Broward County Likely ‘Inspiration’ for Obama School Discipline Policy to Report Fewer Arrests, Suspensions

Obama PROMISE School Discipline
JIM WATSON/AFP/Getty Images

The Broward County school district’s adoption of a school discipline policy that was praised by the Obama administration for seeking to reduce the reported number of school suspensions, expulsions, and arrests may have played a role in the fact that Nikolas Cruz remained under the radar until his shooting rampage in Parkland, Florida, on February 14.

“The facts pattern that has emerged strongly suggests it played a role,” Manhattan Institute senior fellow Max Eden tells Breitbart News. “It’s not actually accurate to say that what Broward County did was the result of the Obama policy. It might be more accurate to say that what Broward County did was in some way the inspiration for Obama’s policy.”

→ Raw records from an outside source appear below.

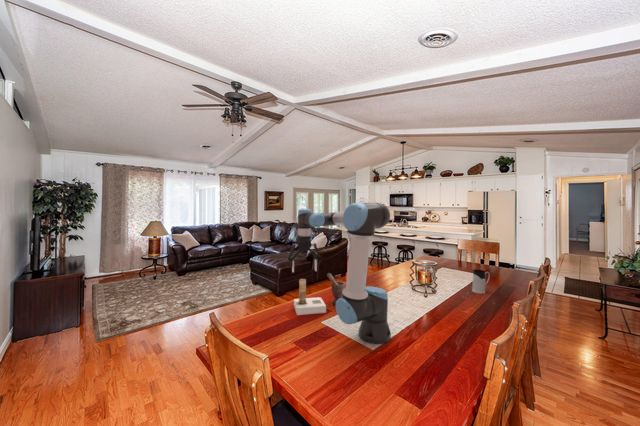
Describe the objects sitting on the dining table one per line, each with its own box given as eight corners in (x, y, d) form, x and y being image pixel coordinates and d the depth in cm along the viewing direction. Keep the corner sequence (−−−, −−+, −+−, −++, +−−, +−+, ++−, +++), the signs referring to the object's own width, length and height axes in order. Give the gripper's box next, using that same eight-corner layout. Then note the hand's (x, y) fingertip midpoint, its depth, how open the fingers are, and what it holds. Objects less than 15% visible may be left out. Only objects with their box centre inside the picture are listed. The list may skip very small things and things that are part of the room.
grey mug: (468, 289, 195) (469, 269, 194) (483, 288, 200) (484, 268, 199) (479, 294, 187) (480, 273, 186) (494, 292, 191) (495, 271, 190)
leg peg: (306, 310, 156) (306, 280, 155) (299, 311, 155) (299, 281, 154) (305, 308, 160) (305, 278, 159) (298, 308, 159) (298, 279, 158)
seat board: (326, 312, 154) (326, 305, 154) (297, 315, 150) (297, 308, 150) (320, 303, 167) (320, 297, 167) (293, 305, 163) (293, 299, 163)
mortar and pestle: (334, 308, 160) (334, 275, 159) (324, 304, 166) (325, 272, 165) (347, 304, 167) (348, 272, 166) (338, 299, 174) (338, 269, 173)
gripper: (323, 234, 162) (323, 268, 162) (282, 235, 156) (282, 270, 157) (326, 235, 154) (326, 271, 155) (283, 236, 148) (283, 274, 149)
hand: (304, 271), depth 156 cm, fingers open, 13 cm apart
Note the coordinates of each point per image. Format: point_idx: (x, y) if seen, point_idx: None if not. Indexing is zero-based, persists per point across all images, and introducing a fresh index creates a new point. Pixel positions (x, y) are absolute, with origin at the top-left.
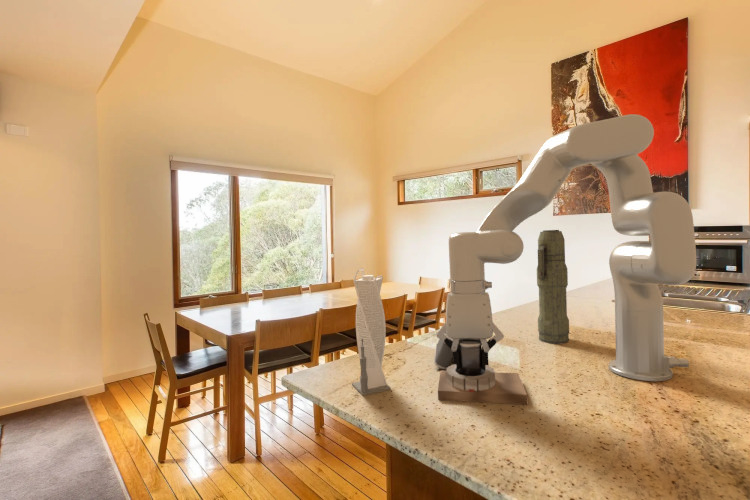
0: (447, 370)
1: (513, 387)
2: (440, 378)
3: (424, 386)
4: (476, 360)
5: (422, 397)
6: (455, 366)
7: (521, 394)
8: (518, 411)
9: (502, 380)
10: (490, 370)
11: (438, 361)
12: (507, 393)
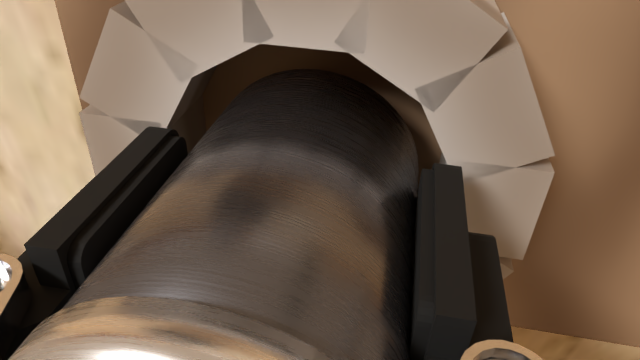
0: (101, 168)
1: (630, 256)
2: (82, 77)
3: (11, 43)
4: None
5: (61, 194)
6: (151, 69)
7: (624, 344)
8: (543, 349)
9: (609, 130)
10: (505, 191)
11: None
12: (536, 324)
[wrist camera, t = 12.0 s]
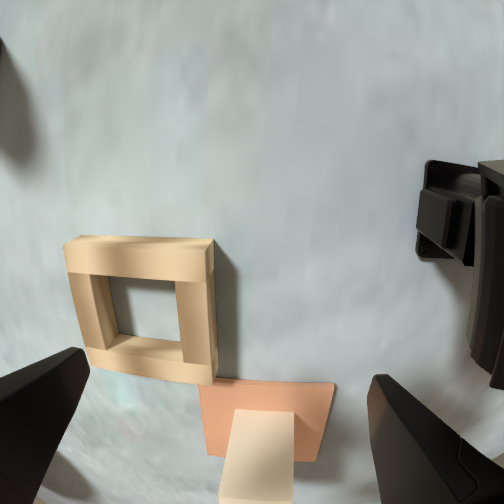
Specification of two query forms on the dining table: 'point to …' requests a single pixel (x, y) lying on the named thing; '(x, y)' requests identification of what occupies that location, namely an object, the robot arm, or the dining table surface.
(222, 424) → the terracotta coaster
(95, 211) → the dining table surface
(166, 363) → the birch pocket holder
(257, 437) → the cream block
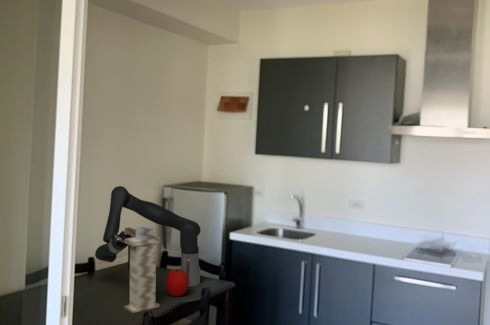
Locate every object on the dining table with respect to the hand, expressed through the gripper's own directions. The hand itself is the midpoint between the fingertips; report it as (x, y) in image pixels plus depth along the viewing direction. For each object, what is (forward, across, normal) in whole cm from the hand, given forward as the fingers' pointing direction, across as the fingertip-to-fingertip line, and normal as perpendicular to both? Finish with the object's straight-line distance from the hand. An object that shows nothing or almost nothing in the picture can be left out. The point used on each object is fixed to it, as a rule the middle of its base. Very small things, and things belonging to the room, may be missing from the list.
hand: (132, 231), depth 244 cm
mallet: (+3, 0, +3) cm, 4 cm away
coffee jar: (-59, +29, +5) cm, 66 cm away
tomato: (-13, +22, +32) cm, 40 cm away
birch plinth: (-8, 0, +34) cm, 35 cm away
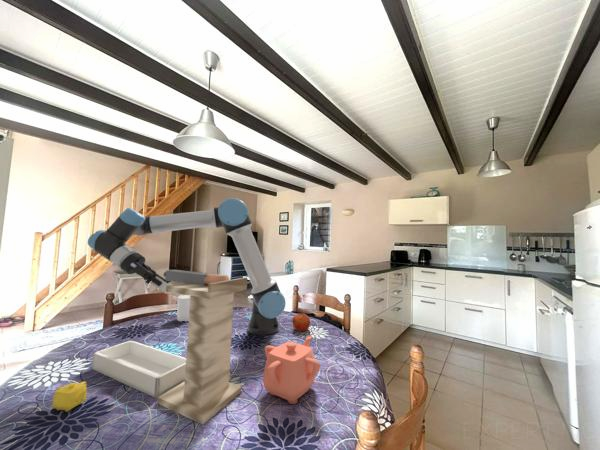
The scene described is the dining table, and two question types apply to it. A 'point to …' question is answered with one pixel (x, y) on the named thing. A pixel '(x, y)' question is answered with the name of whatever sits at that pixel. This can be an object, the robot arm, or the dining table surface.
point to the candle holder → (183, 307)
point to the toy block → (69, 396)
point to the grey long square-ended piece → (193, 277)
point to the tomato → (301, 322)
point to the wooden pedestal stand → (206, 351)
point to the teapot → (290, 370)
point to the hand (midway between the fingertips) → (175, 292)
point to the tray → (141, 367)
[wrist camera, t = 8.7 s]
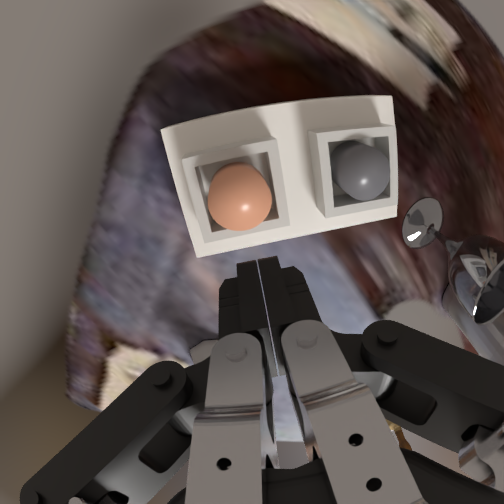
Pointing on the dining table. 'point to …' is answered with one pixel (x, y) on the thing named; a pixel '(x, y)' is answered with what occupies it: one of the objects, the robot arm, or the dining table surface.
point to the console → (282, 166)
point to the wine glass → (462, 261)
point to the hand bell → (399, 435)
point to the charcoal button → (359, 170)
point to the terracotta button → (239, 197)
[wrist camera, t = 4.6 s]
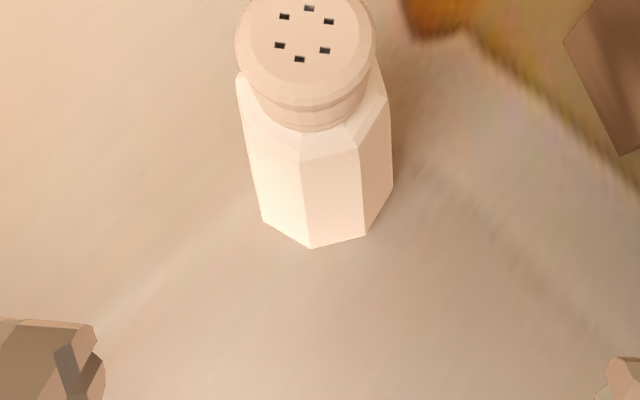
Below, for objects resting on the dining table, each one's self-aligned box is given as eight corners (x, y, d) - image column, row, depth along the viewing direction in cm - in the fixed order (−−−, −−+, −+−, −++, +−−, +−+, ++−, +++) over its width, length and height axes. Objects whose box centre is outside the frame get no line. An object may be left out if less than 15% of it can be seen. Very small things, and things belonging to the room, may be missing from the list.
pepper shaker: (263, 103, 23) (194, -102, 12) (401, 121, 22) (458, -73, 12) (238, 239, 21) (137, 147, 11) (384, 260, 21) (430, 187, 10)
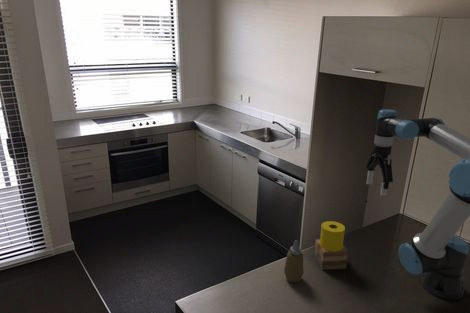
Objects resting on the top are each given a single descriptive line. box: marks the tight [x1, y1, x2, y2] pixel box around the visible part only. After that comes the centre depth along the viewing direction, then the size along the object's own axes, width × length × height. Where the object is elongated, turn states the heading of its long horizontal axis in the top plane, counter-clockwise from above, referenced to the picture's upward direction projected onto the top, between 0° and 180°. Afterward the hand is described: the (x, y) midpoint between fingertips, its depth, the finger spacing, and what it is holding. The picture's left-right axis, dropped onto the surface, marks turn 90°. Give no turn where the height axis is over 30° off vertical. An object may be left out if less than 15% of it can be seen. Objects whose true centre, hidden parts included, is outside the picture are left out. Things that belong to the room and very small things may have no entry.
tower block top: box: [314, 238, 349, 261], centre depth 162 cm, size 11×11×4 cm
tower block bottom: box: [313, 248, 348, 271], centre depth 164 cm, size 11×11×4 cm
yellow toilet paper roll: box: [319, 220, 346, 251], centre depth 160 cm, size 10×10×9 cm
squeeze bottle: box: [283, 240, 304, 284], centre depth 149 cm, size 8×8×18 cm
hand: (376, 189), depth 165 cm, fingers open, 13 cm apart
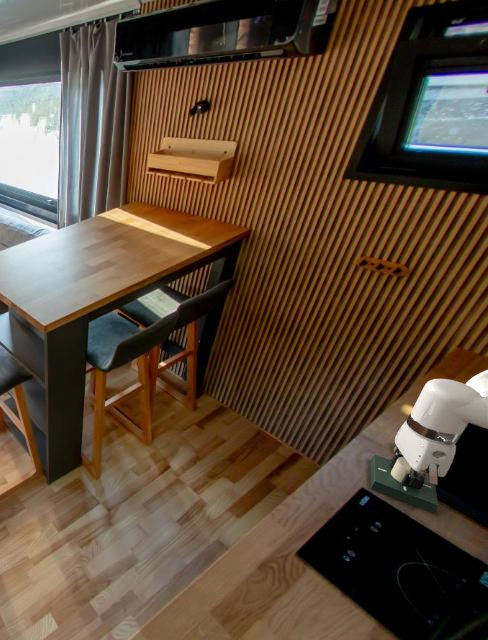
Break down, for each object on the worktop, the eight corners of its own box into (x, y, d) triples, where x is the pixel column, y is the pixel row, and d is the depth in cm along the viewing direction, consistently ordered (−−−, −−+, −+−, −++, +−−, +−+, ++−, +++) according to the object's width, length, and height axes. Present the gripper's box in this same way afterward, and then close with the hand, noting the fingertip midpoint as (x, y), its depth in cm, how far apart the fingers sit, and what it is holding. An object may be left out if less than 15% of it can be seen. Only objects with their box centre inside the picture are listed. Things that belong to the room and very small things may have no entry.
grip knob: (387, 467, 94) (394, 454, 92) (412, 473, 92) (419, 459, 90) (395, 482, 91) (403, 468, 88) (421, 488, 89) (430, 474, 86)
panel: (428, 482, 92) (433, 474, 91) (433, 512, 86) (438, 504, 85) (370, 461, 99) (373, 453, 98) (371, 488, 93) (375, 480, 92)
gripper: (485, 461, 75) (448, 514, 83) (434, 404, 88) (406, 454, 96) (431, 452, 79) (401, 503, 86) (390, 398, 92) (367, 446, 100)
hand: (404, 476), depth 91 cm, fingers closed on grip knob, 4 cm apart
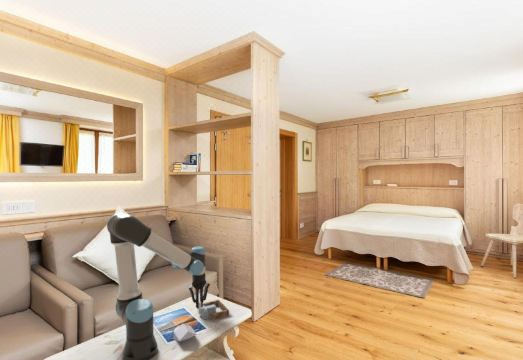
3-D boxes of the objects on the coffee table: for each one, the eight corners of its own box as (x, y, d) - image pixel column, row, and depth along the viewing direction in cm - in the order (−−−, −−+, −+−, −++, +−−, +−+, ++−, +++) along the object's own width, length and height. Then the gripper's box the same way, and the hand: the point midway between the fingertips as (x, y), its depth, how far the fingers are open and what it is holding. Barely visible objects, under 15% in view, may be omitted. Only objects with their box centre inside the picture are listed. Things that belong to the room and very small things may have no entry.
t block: (203, 319, 164) (203, 312, 164) (198, 312, 173) (197, 305, 173) (218, 315, 169) (218, 308, 169) (212, 308, 177) (212, 302, 177)
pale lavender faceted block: (197, 341, 143) (188, 329, 154) (197, 328, 143) (188, 317, 154) (179, 347, 138) (171, 334, 149) (179, 333, 138) (171, 322, 149)
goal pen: (212, 319, 164) (212, 314, 163) (202, 308, 178) (202, 303, 178) (228, 315, 169) (228, 310, 169) (218, 304, 183) (218, 299, 183)
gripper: (189, 277, 161) (190, 318, 162) (211, 273, 168) (212, 312, 168) (186, 273, 168) (186, 313, 168) (207, 269, 174) (207, 307, 175)
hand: (199, 312), depth 168 cm, fingers closed
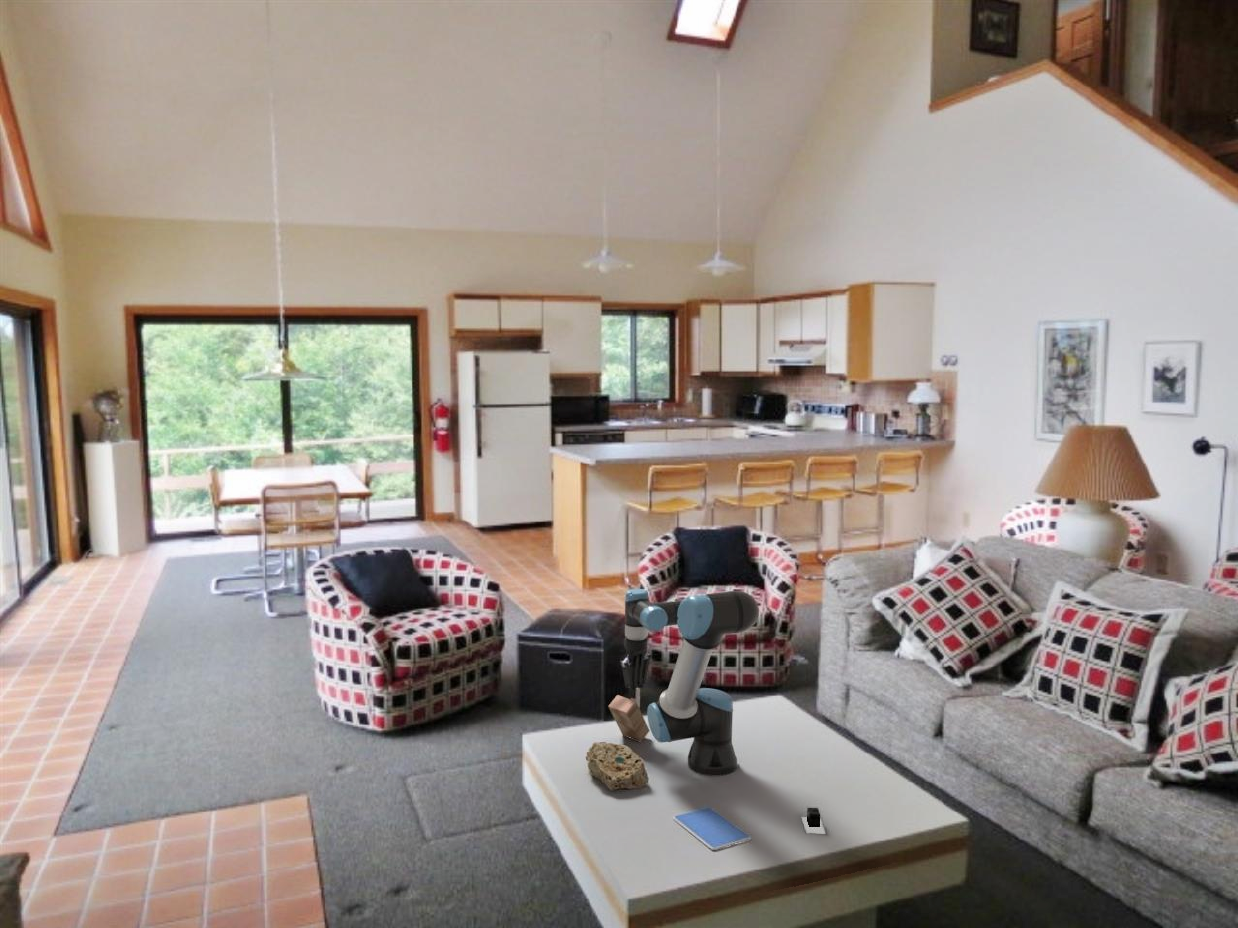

The Obama-era Departments of Education and Justice – under education secretary Arne Duncan and Attorney General Eric Holder –issued school guidelines in 2014 that claimed students of color are “disproportionately impacted” by suspensions and expulsions, a situation they said leads to a “school-to-prison pipeline” that discriminates against minority and low-income students.

“Broward County was the first to have the goal of lowering suspensions, lowering expulsions, lowering arrests,” explains Eden. “And, so, they decided to reduce police involvement by not bringing in cops to arrest kids for a whole range of serious offenses, and then, as you would expect, the arrests go down when you stop arresting. That was taken to be a sign of success, based on that metric alone.”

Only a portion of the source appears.